Harald Rau: „Ich werde immer wirksamer in meinen Themen“
Er selbst würde gerne weitermachen. „Ich habe großes Interesse an einer weiteren Amtszeit und würde mich über eine Wiederwahl freuen“, sagte er dem „Kölner Stadt-Anzeiger“. Er fühle sich auch über die Grünen hinaus „durchaus unterstützt“. „Ich merke, dass ich nach den ersten Jahren jetzt immer wirksamer in meinen Themen werde.

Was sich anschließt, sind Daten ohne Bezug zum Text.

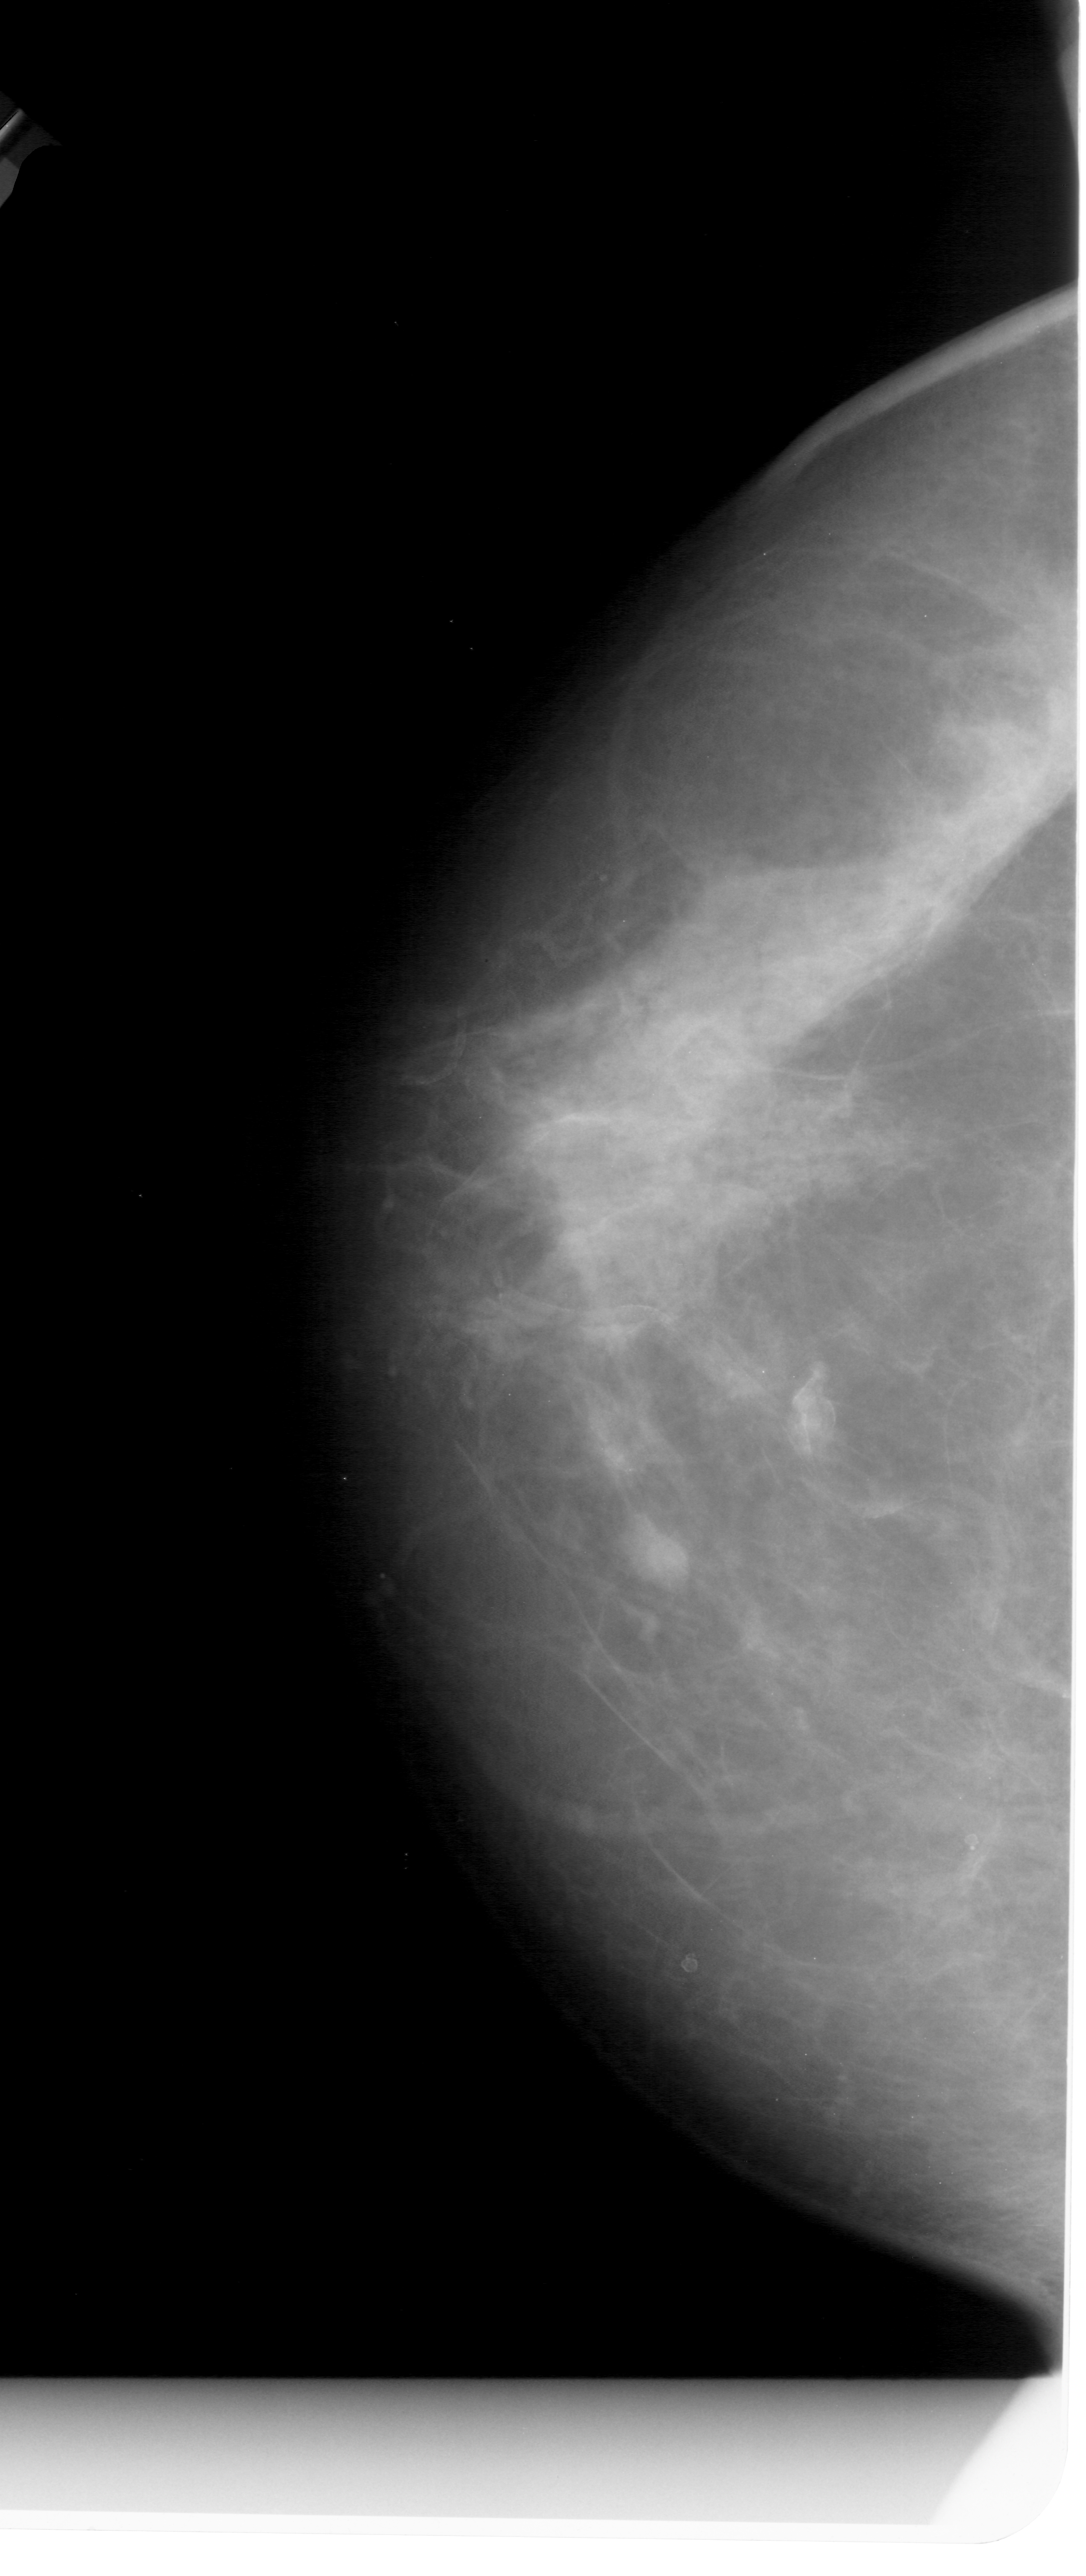
Mammogram (digitized film); left breast; craniocaudal (CC) view; BI-RADS breast density category 4 (scale 1–4).
Radiologist-marked abnormalities on this image: mass, shape irregular, margins ill defined; BI-RADS assessment category 4; pathology (as recorded): benign.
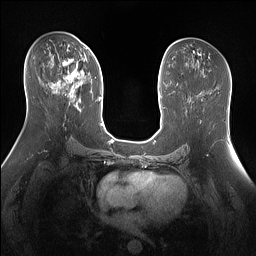
Breast MRI (dynamic contrast-enhanced), one axial slice; dynamic contrast-enhanced series, time point 2 of 7 at this slice position (early post-contrast); 1.5 T; TE 1.4 ms, TR 5 ms; 1.3 mm slice thickness; 256 × 256 image matrix, field of view 360 × 360 mm. Female patient.
Structures marked on this image (semi-automatic segmentation, software-assisted and operator-edited):
- enhancing-tissue mask used for the functional tumour volume (all voxels passing the contrast-enhancement thresholds inside the analysis volume; usually the tumour): bounding box [x1, y1, x2, y2] px = [53, 47, 92, 97]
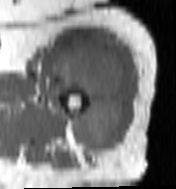
MRI of an extremity soft-tissue mass, one axial slice. Position 80 of 100 along the scan axis. MR volume resampled by the dataset authors to the PET/CT grid (not the native acquisition matrix). 3.27 mm slice thickness. 176 × 189 image matrix, field of view 172 × 185 mm. Female patient. From the clinical record (not read from this slice): histological type: undifferentiated – high grade; grade: high; site of the primary tumour: left thigh.
Structures marked on this image (expert contour drawn on MRI and transferred to this co-registered scan by the dataset authors):
- gross tumour volume including surrounding oedema: box from (x=51, y=45) to (x=125, y=152) px
- gross tumour volume (mass): (x=53, y=50)–(x=125, y=151)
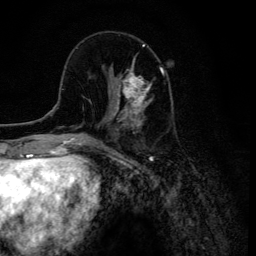
Breast MRI (dynamic contrast-enhanced), one axial slice; slice 42 of 134 in the series (ordered by position); cropped to one breast; dynamic contrast-enhanced series, time point 2 of 6 at this slice position (early post-contrast); 3 T; TE 4.2 ms, TR 8.6 ms; 1.2 mm slice thickness; 256 × 256 image matrix, field of view 160 × 160 mm. Female patient.
Outlined on this slice (semi-automatically segmented with operator editing):
- enhancing-tissue mask used for the functional tumour volume (all voxels passing the contrast-enhancement thresholds inside the analysis volume; usually the tumour): bounding box <109,60,152,120> (left, top, right, bottom; pixels)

Ich habe die Verbindung zwischen politischen Anliegen und Verwaltungshandeln inzwischen verinnerlicht und weiß, wie ich die von mir verantworteten Themen, das Soziale, die Gesundheit und das Wohnen, für Köln gestalten kann“, sagte er.
Sein Dezernat habe ein modernes Management etabliert und in der Pandemie „haben wir organisatorisch große Schritte nach vorne gemacht“, so Rau weiter. „Wir haben in dieser Krise im Gesundheitsamt und ganz aktuell zur Umsetzung der Wohngeldnovelle im Wohnungsamt in kurzer Zeit viele Stellen besetzen können. Ich fühle uns auf einem guten Weg, bin mir dabei auch der großen Herausforderungen und vieler weiterbestehender Notlagen bewusst“, sagte er.
Rau wäre zum Start seiner zweiten Amtszeit im August 62 Jahre alt. Von der Rente sei er gedanklich weit entfernt: „Insgesamt kann ich mir gut vorstellen, die acht Jahre einer zweiten Amtszeit voll zu machen und auch über die übliche Renteneintrittsgrenze hinaus zu arbeiten. Die Rente ist etwas, was mich derzeit überhaupt nicht beschäftigt.“ Auch Blome kündigte bereits an, für eine Wiederwahl „zur Verfügung“ zu stehen.